Treatment strategies for using NK cells against brain tumours. a Therapeutic antibodies, such as cetuximab (anti-EGFR antibody) can induce antibody-dependent cellular cytotoxicity (ADCC) mediated by FcγRIIIA receptor (CD16) expressed on NK cells. b Immunoligand is a fusion protein: the part recognising specific antigen is conjugated to ligand for activating receptor. Immunoligand binds tumour-specific antigen and stimulates NK cells (endogenous and/or transferred, both autologous and allogeneic) via interaction with activating receptor (e.g. NKG2D). c Applying KIR-blocking antibody reduces the inhibition of both endogenous NK cells as well as adoptively transferred autologous NK cells. d Transfer of allogeneic NK cells with KIR-HLA mismatch approach. Lack of recognition of tumour’s HLA by inhibitory KIR receptors results in the absence of inhibitory signals and NK cell activation. + activating receptor, L ligand

Fig. 2
figure 2

The interplay of NK and other immune cells in anti-tumour responses. Endogenous and/or adoptively transferred autologous NK cells can be stimulated by immunoligands (1) and/or KIR blocking antibodies (2). Therapeutic antibodies such as cetuximab (anti-EGFR antibody) can induce antibody-dependent cellular cytotoxicity (ADCC) (3). Other possible strategy is cellular therapy with allogeneic NK cells with KIR-HLA mismatch approach (graft vs. tumour effect, GvT) (4). Stimulated and/or alloreactive NK cells are able to directly kill the tumour cells, as well as to secrete pro-inflammatory cytokines such as IFNγ to further stimulate other immune cells: macrophages, microglia (5) and T cells (6). NK cells may play an important role in DC vaccination due to DC-NK cell cross-talk further stimulating anti-tumour immune response (7). Stimulated macrophages, microglia and DC can present tumour-associated antigens (8) and induce CTLs-mediated cytotoxicity (9). + activating receptor, L: ligand

Conclusions and perspectives: why do we need further investigation in this field?

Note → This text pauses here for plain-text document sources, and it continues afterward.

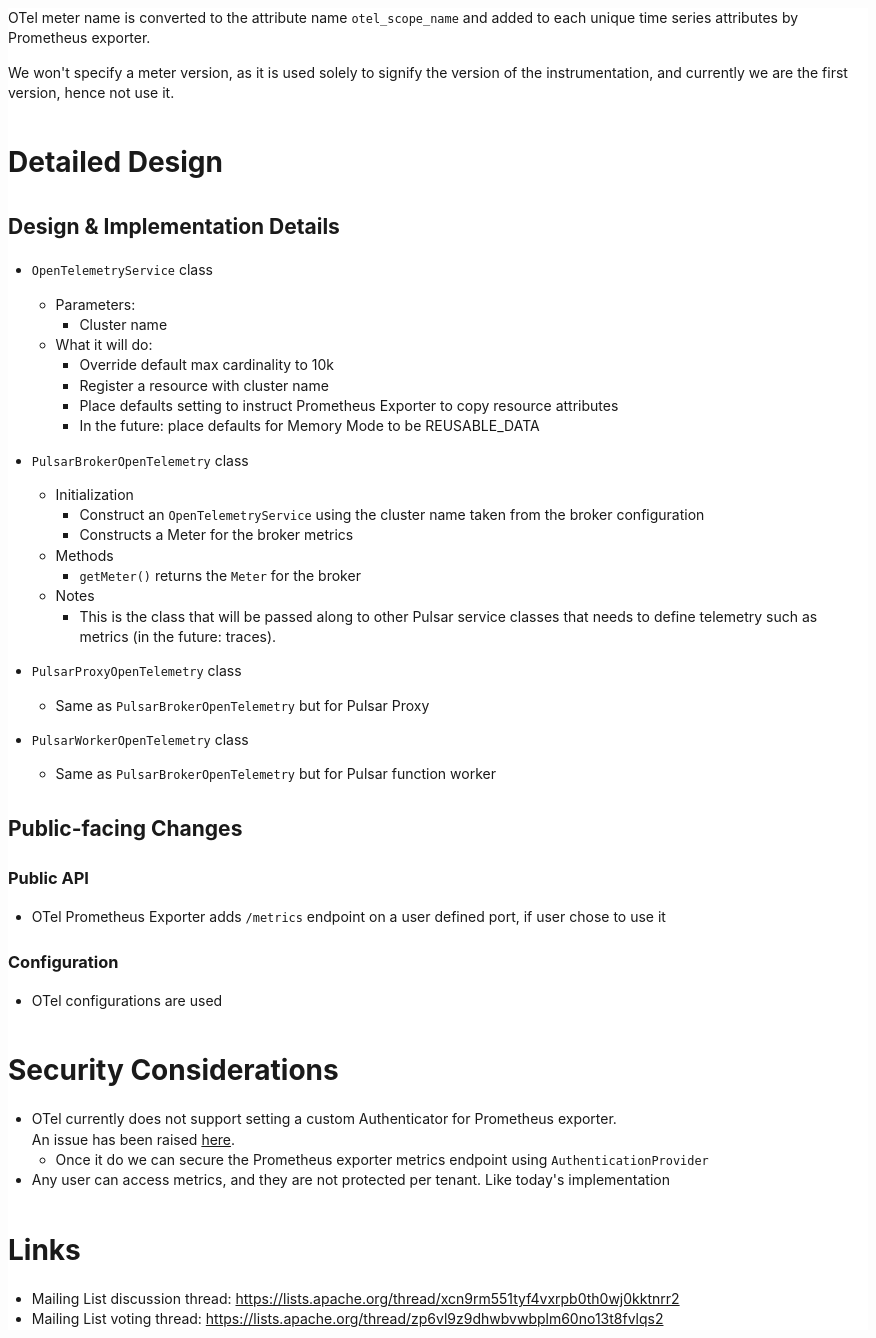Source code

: OTel meter name is converted to the attribute name `otel_scope_name` and added to each unique time series
attributes by Prometheus exporter.

We won't specify a meter version, as it is used solely to signify the version of the instrumentation, and 
currently we are the first version, hence not use it.


# Detailed Design

## Design & Implementation Details

* `OpenTelemetryService` class
   * Parameters: 
      * Cluster name
  * What it will do:
     - Override default max cardinality to 10k
     - Register a resource with cluster name
     - Place defaults setting to instruct Prometheus Exporter to copy resource attributes
     - In the future: place defaults for Memory Mode to be REUSABLE_DATA 

* `PulsarBrokerOpenTelemetry` class
  * Initialization
    * Construct an `OpenTelemetryService` using the cluster name taken from the broker configuration
    * Constructs a Meter for the broker metrics
  * Methods
    * `getMeter()` returns the `Meter` for the broker
  * Notes
    * This is the class that will be passed along to other Pulsar service classes that needs to define
      telemetry such as metrics (in the future: traces).
    
* `PulsarProxyOpenTelemetry` class
  * Same as `PulsarBrokerOpenTelemetry` but for Pulsar Proxy
* `PulsarWorkerOpenTelemetry` class
  * Same as `PulsarBrokerOpenTelemetry` but for Pulsar function worker

  
## Public-facing Changes

### Public API
* OTel Prometheus Exporter adds `/metrics` endpoint on a user defined port, if user chose to use it

### Configuration
* OTel configurations are used

# Security Considerations
* OTel currently does not support setting a custom Authenticator for Prometheus exporter.  
An issue has been raised [here](https://github.com/open-telemetry/opentelemetry-java/issues/6013).  
   * Once it do we can secure the Prometheus exporter metrics endpoint using `AuthenticationProvider` 
* Any user can access metrics, and they are not protected per tenant. Like today's implementation

# Links

* Mailing List discussion thread: https://lists.apache.org/thread/xcn9rm551tyf4vxrpb0th0wj0kktnrr2
* Mailing List voting thread: https://lists.apache.org/thread/zp6vl9z9dhwbvwbplm60no13t8fvlqs2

The NK cells have limited access into the nascent brain [60] and they are the least abundant immune cell population within the brain tumour microenvironment. However, different methods used to detect NK cells in the tumour tissue led to conflicting results. Recent developments give an opportunity to study the infiltration of NK cells with more precise methods, such as with NK cell-specific antibodies or with multicolour flow cytometry with a panel of markers. It is also important to reveal the mechanism of NK cell recruitment, as various experimental therapeutic agents have been demonstrated to stimulate NK cell-mediated anti-tumour immune responses [8, 27, 28, 32]. NK cells might also influence the efficacy of other anti-cancer treatments [31], therefore their translation into clinic requires knowledge about the patients’ immunological status.

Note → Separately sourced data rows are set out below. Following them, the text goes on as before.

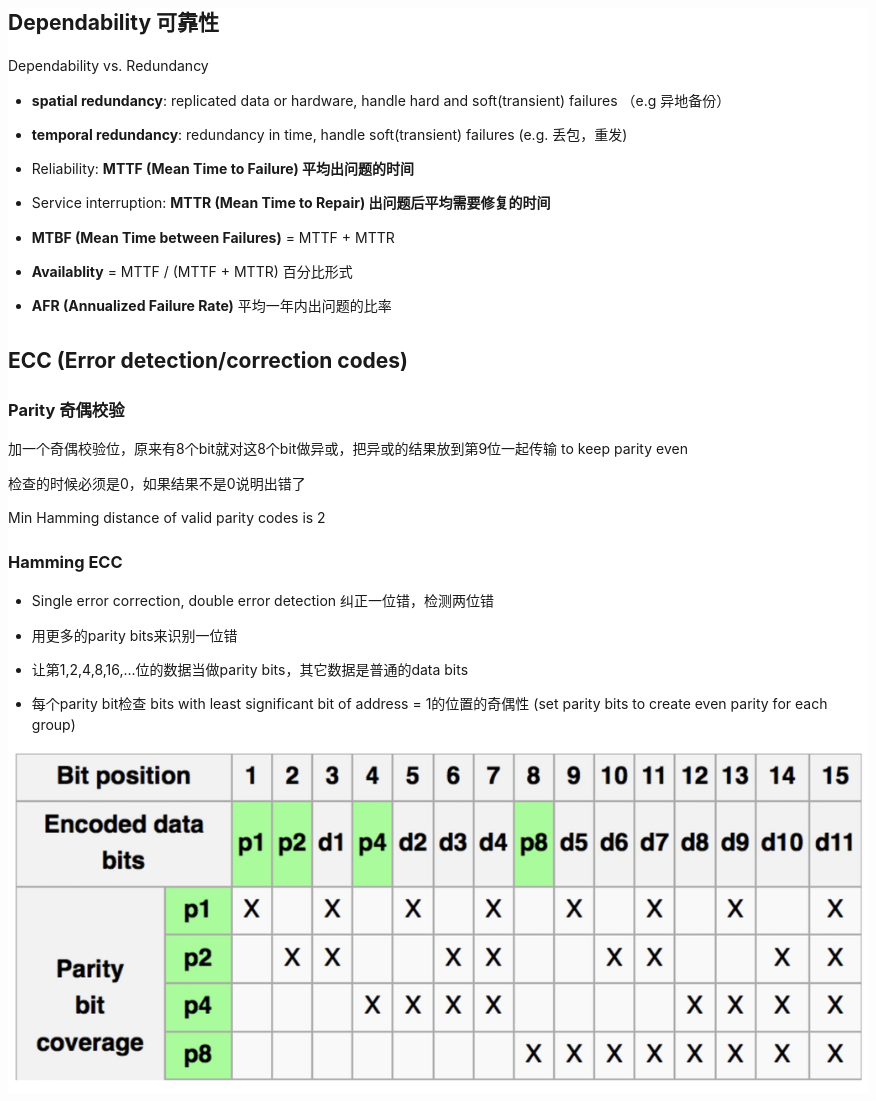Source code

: 

## Dependability 可靠性

Dependability vs. Redundancy 

- **spatial redundancy**: replicated data or hardware, handle hard and soft(transient) failures （e.g 异地备份）
- **temporal redundancy**: redundancy in time, handle soft(transient) failures (e.g. 丢包，重发)



- Reliability: **MTTF (Mean Time to Failure) 平均出问题的时间**
- Service interruption: **MTTR (Mean Time to Repair) 出问题后平均需要修复的时间**
- **MTBF (Mean Time between Failures)** = MTTF + MTTR
- **Availablity** = MTTF / (MTTF + MTTR)  百分比形式
- **AFR (Annualized Failure Rate)** 平均一年内出问题的比率



## ECC (Error detection/correction codes)

### Parity 奇偶校验

加一个奇偶校验位，原来有8个bit就对这8个bit做异或，把异或的结果放到第9位一起传输 to keep parity even

检查的时候必须是0，如果结果不是0说明出错了

Min Hamming distance of valid parity codes is 2

### Hamming ECC

- Single error correction, double error detection 纠正一位错，检测两位错
- 用更多的parity bits来识别一位错



- 让第1,2,4,8,16,...位的数据当做parity bits，其它数据是普通的data bits
- 每个parity bit检查 bits with least significant bit of address = 1的位置的奇偶性 (set parity bits to create even parity for each group)



![](29_cs110/Hamming-code-coverage.png)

Malignant brain tumours develop multiple mechanisms of immune escape and both local, and systemic immunosuppression [33, 36, 45, 61, 62]. Many immunotherapies are based on patients’ own immune cells isolated from peripheral blood. Therefore, it is of great importance to investigate the functionality of autologous NK cells in brain tumour patients and the tumour-derived factors that could negatively influence NK cell-based therapy. So far, very few studies have been conducted and most of them investigated whole lymphocyte populations [33]. Research focused on pure NK cell fractions could facilitate the development of efficient treatment strategies directly utilizing NK cells as anti-cancer agents or stimulating endogenous NK cells.

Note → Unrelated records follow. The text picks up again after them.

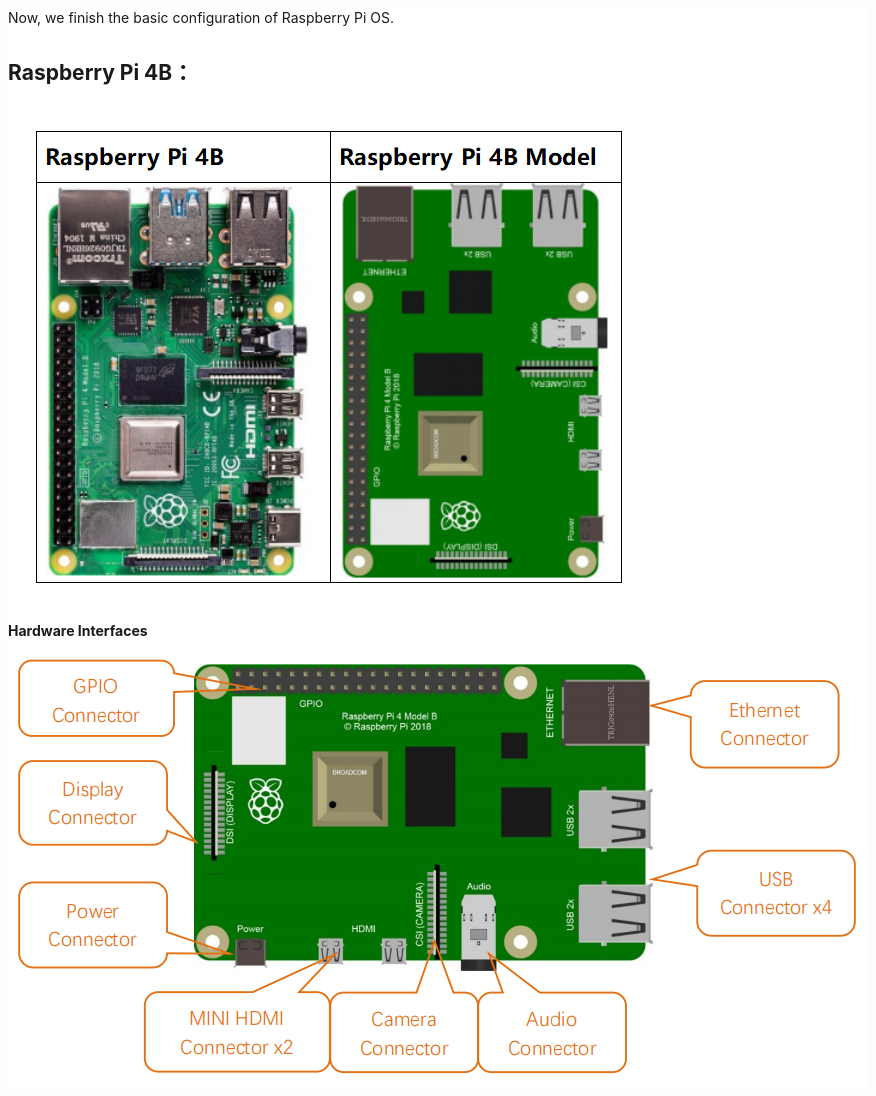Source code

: Now, we finish the basic configuration of Raspberry Pi OS.



## Raspberry Pi 4B：

![Img](./media/KS3013.md/img-20231011140616.png)

 **Hardware Interfaces**

![](media/d232a87d73f7426894a6cafed80521a0.png)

To summarize, NK cells play an important role not only in anti-tumour immunity but they are potent effectors that may be considered for developing novel immunotherapies. However, stringent research is required to determine the impact of NK cell infiltration into the tumour site and their therapeutic efficacy in brain tumour patients. Investigating NK cells in the context of brain tumour is also essential for improving the NK cell-based immunotherapies that are increasingly investigated for clinical development for brain tumour patients.